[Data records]
^^^^^^^^^^^^^^^^

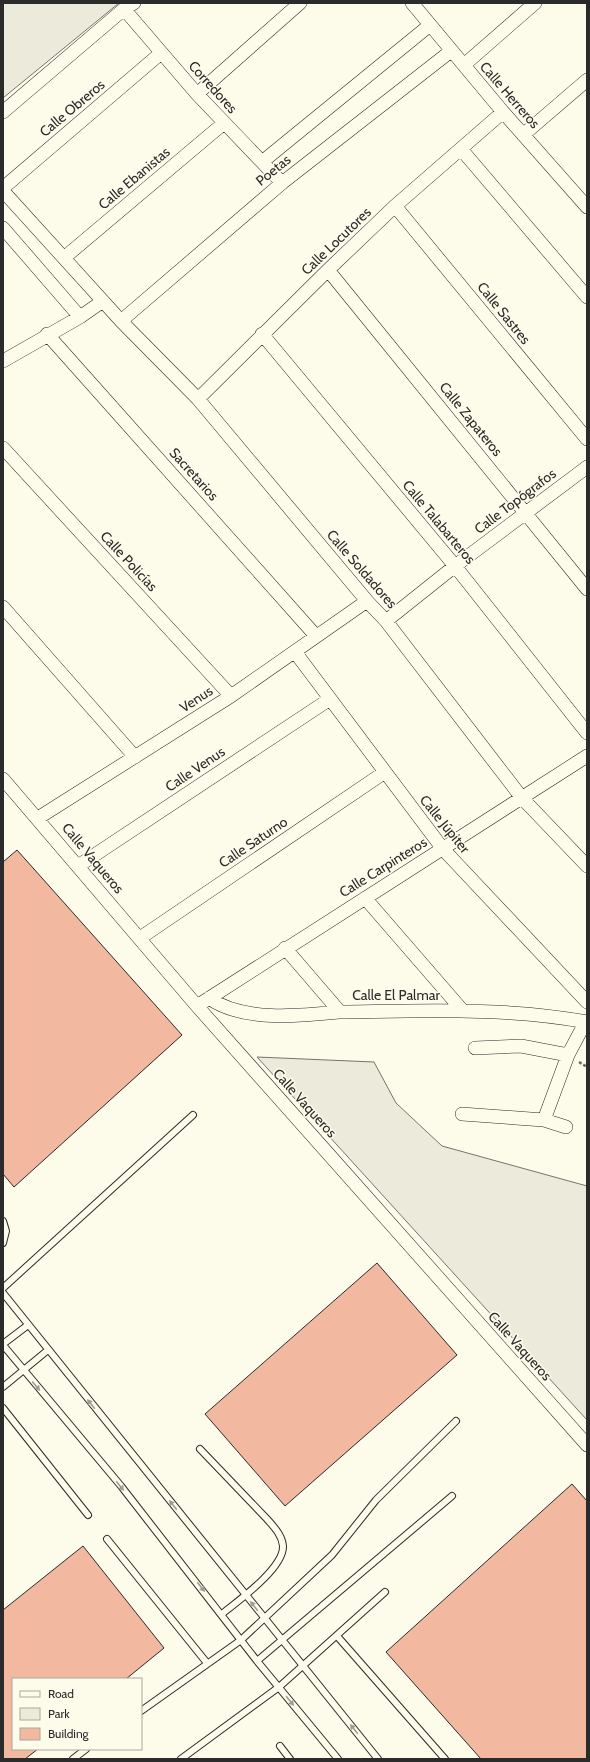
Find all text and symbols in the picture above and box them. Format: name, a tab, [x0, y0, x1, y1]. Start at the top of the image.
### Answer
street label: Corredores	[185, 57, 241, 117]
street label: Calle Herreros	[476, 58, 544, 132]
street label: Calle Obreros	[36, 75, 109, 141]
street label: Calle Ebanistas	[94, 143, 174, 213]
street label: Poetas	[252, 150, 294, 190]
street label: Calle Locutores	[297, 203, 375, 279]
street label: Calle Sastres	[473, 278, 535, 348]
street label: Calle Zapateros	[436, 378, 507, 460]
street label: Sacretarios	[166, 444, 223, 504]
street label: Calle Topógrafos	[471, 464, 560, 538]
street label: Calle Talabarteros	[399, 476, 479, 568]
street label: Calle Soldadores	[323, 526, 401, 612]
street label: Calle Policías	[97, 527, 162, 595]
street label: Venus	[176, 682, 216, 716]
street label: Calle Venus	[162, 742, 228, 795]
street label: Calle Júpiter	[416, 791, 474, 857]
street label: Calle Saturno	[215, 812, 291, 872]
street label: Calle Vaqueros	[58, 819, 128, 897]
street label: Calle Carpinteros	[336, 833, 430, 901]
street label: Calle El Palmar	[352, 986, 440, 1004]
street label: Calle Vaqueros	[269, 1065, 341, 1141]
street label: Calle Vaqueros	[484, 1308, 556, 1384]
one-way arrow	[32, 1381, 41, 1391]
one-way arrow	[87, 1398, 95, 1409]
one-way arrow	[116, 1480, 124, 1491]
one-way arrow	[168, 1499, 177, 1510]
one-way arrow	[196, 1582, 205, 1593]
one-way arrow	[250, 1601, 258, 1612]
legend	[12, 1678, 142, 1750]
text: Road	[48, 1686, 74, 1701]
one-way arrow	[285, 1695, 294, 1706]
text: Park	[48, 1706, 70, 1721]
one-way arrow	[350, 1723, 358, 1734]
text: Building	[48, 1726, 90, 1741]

^^^^^^^^^^^^^^^^

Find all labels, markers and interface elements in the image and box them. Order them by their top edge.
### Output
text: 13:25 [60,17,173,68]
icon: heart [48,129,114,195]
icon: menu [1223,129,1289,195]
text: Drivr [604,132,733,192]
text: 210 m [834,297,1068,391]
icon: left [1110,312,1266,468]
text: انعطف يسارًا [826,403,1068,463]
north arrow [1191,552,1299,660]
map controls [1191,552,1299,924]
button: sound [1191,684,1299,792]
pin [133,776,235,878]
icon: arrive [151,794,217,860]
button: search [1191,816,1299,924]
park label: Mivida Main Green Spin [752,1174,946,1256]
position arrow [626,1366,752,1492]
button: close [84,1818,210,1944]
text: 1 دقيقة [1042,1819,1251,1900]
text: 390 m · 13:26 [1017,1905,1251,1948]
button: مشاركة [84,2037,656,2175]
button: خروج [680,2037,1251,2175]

^^^^^^^^^^^^^^^^

*Your goal:* Wherever the string "icon" appears in a line of the records above, copy that line.

*Answer section:*
icon: heart [48,129,114,195]
icon: menu [1223,129,1289,195]
icon: left [1110,312,1266,468]
icon: arrive [151,794,217,860]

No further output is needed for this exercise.